Potrzeba bliskości popycha do zdrady

Jeżeli w takich okolicznościach na naszej drodze stanie
dawna sympatia może okazać się, że będziemy w stanie wiele dla niej
zaryzykować…
„Dwie twarze” autorstwa Mirandy Inskiej to romans erotyczny, który opowiada historie kobiety spragnionej miłości. Mężatki, która w ramionach swego męża nie potrafi odnaleźć spełnienia. Kolejne dni zdają się nie różnić od siebie, ale patową sytuację niebawem odmienić ma niespodziewane spotkanie.
Dreszczyk emocji przeszywał moje ciało na myśl o tym, co nastąpi. Już za zakrętem ujrzałam moją miłość. Stał tam pod naszym umówionym drzewem. Z oddali widziałam ten jego tajemniczy wzrok.
Odnowienie
znajomości z dawnym ukochanym nie jest niczym nadzwyczajnym, tyle że z czasem
wspólne rozmowy, spacery, czy kolacje, budzą apetyt na więcej. Wspomnienia stają
się wyraźniejsze niż kiedykolwiek, a potrzeba bliskości popycha do zdrady. W
ramionach kochanka bohaterka odnajduje szczęście okupione wysoką ceną. Na co
dzień trudno bowiem udawać przed mężem wierną żonę.
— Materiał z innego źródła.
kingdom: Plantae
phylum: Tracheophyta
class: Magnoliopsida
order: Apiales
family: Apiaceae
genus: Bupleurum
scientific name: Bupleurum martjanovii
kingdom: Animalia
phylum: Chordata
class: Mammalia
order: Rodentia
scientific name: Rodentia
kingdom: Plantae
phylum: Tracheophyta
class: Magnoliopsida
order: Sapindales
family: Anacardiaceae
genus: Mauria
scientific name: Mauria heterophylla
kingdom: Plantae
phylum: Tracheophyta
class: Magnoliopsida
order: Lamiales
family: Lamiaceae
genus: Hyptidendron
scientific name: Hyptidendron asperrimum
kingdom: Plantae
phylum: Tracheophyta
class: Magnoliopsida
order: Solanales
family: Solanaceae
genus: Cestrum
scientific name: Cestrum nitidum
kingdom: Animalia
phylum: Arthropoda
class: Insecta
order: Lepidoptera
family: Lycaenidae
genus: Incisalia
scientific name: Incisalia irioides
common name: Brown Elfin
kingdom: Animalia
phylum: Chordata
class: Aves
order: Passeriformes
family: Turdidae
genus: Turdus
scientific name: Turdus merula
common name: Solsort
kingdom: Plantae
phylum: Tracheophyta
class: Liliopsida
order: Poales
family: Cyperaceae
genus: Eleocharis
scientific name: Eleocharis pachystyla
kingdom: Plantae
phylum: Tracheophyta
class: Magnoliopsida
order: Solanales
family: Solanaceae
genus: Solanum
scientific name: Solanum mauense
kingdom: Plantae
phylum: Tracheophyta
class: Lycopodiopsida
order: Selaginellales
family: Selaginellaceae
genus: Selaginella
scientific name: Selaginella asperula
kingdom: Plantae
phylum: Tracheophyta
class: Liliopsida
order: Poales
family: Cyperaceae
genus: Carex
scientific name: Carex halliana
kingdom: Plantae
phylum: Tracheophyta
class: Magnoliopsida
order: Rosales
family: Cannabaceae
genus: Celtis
Jego tors jakby bardziej rozbudowany, a naprężone mięśnie napinały koszulę tu i ówdzie. Przybliżył się, nalał szampana i snuł opowieści o tym, jak w końcu trafił do Polski i jak bardzo miał złamane przeze mnie serce. Chyba nie za bardzo go wtedy słuchałam, bo moje narządy przygłuszały jego głos. Tak zwane motylki w brzuchu grały mi marsza. To ponoć oznaka zakochania.
Książka
„Dwie twarze” wprowadzi nas w skompilowany świat kobiety uwikłanej w romans.
Emocje sięgną zenitu, gdy pojawi się niepewność. Jaki los czeka bowiem
wszystkich uwikłanych w ten układ skoro za moment wszystko może wyjść na jaw?
Przez parę kolejnych nocy nie mogłam spać. Tworzyłam w głowie motyw spotkania. Fascynujące zajęcie. Polecam zwłaszcza tym kobietom, których mężowie zapomnieli o służbie w małżeństwie.
Los mi sprzyjał!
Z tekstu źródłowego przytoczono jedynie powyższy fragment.